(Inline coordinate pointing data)
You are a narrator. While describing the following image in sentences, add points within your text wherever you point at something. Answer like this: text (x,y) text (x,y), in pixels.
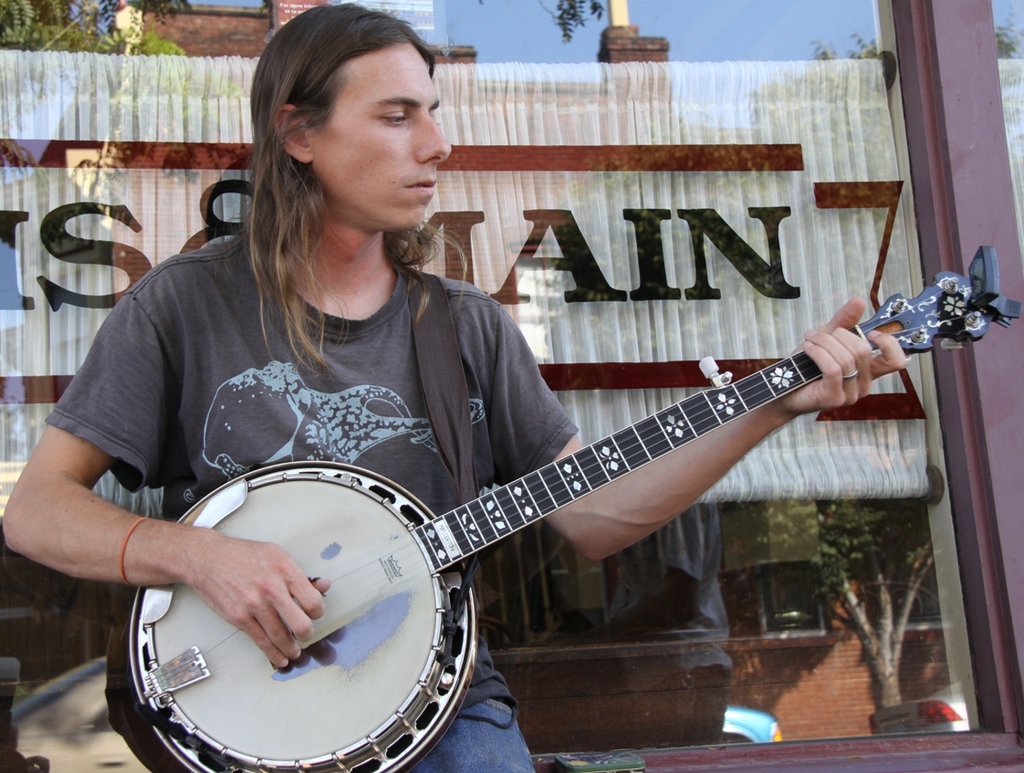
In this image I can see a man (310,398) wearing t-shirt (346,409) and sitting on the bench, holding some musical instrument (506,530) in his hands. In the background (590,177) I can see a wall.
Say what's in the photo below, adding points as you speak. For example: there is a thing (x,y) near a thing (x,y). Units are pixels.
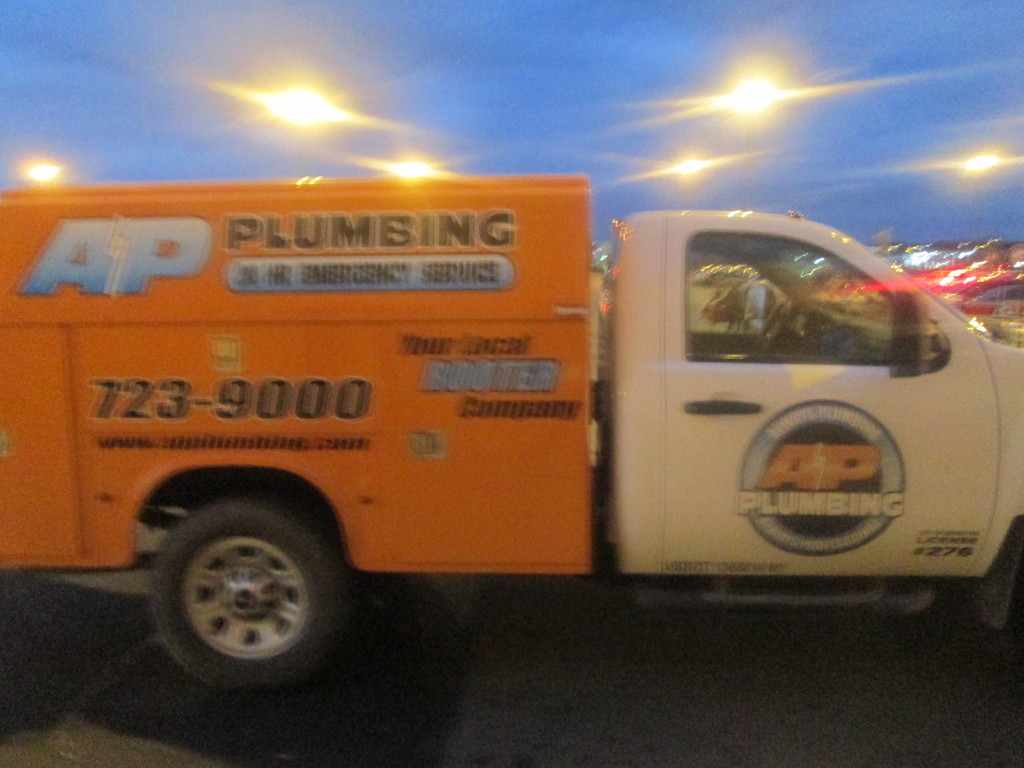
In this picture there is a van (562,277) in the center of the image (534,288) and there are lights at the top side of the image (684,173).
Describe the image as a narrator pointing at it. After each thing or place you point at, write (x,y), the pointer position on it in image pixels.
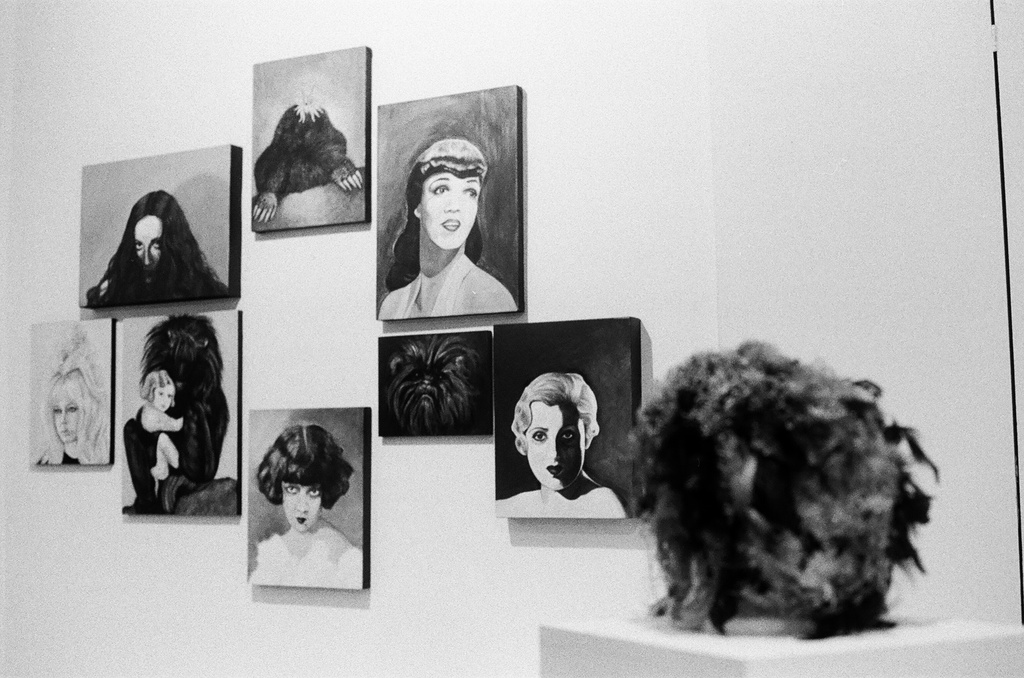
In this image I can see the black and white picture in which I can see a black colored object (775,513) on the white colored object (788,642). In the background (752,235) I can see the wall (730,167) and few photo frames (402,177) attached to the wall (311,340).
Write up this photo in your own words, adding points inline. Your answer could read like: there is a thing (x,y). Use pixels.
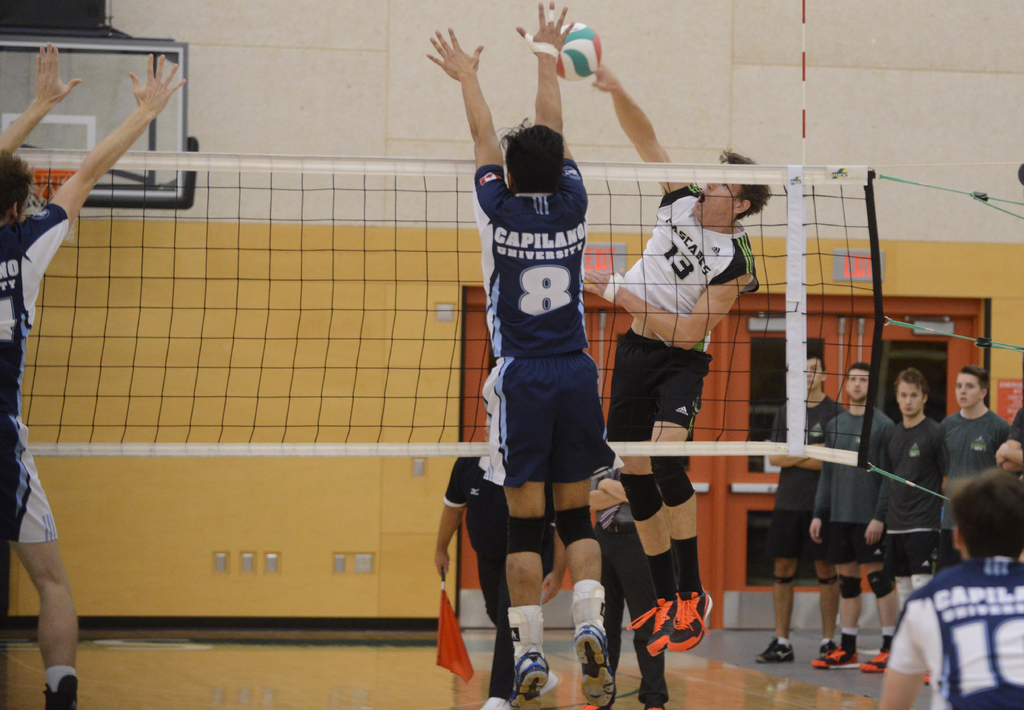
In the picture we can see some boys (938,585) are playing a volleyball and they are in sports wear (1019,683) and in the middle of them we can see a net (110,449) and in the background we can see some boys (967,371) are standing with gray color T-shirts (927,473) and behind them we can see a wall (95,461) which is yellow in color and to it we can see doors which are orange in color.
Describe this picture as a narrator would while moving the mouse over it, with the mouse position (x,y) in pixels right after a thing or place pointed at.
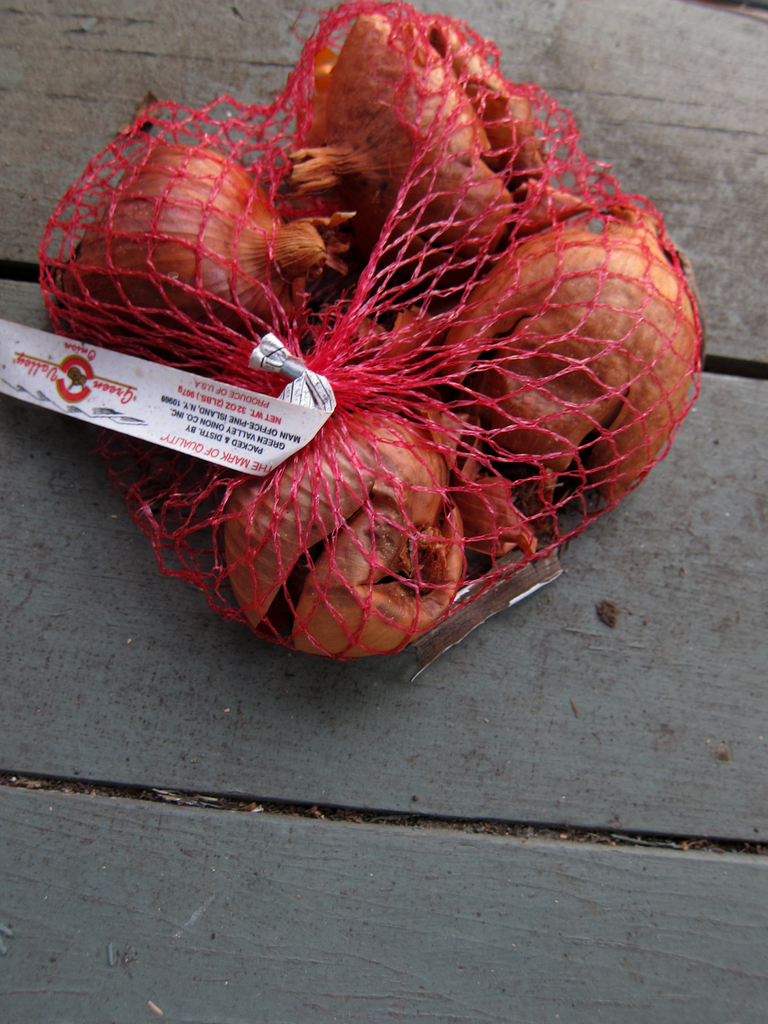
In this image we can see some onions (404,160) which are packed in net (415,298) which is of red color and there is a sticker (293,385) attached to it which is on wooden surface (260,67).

What the task requires:
Restate the entries above word for word, keeping pictures out of the copy.

Written solution:
You are a narrator. While describing the following image in sentences, add points within your text wherever you point at something. Answer like this: text (x,y) text (x,y), in pixels.
In this image I can see a man (310,398) wearing t-shirt (346,409) and sitting on the bench, holding some musical instrument (506,530) in his hands. In the background (590,177) I can see a wall.
Say what's in the photo below, adding points as you speak. For example: there is a thing (x,y) near a thing (x,y). Units are pixels.
In this picture there is a van (562,277) in the center of the image (534,288) and there are lights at the top side of the image (684,173).
Describe the image as a narrator pointing at it. After each thing or place you point at, write (x,y), the pointer position on it in image pixels.
In this image I can see the black and white picture in which I can see a black colored object (775,513) on the white colored object (788,642). In the background (752,235) I can see the wall (730,167) and few photo frames (402,177) attached to the wall (311,340).
Write up this photo in your own words, adding points inline. Your answer could read like: there is a thing (x,y). Use pixels.
In the picture we can see some boys (938,585) are playing a volleyball and they are in sports wear (1019,683) and in the middle of them we can see a net (110,449) and in the background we can see some boys (967,371) are standing with gray color T-shirts (927,473) and behind them we can see a wall (95,461) which is yellow in color and to it we can see doors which are orange in color.
Describe this picture as a narrator would while moving the mouse over it, with the mouse position (x,y) in pixels right after a thing or place pointed at.
In this image we can see some onions (404,160) which are packed in net (415,298) which is of red color and there is a sticker (293,385) attached to it which is on wooden surface (260,67).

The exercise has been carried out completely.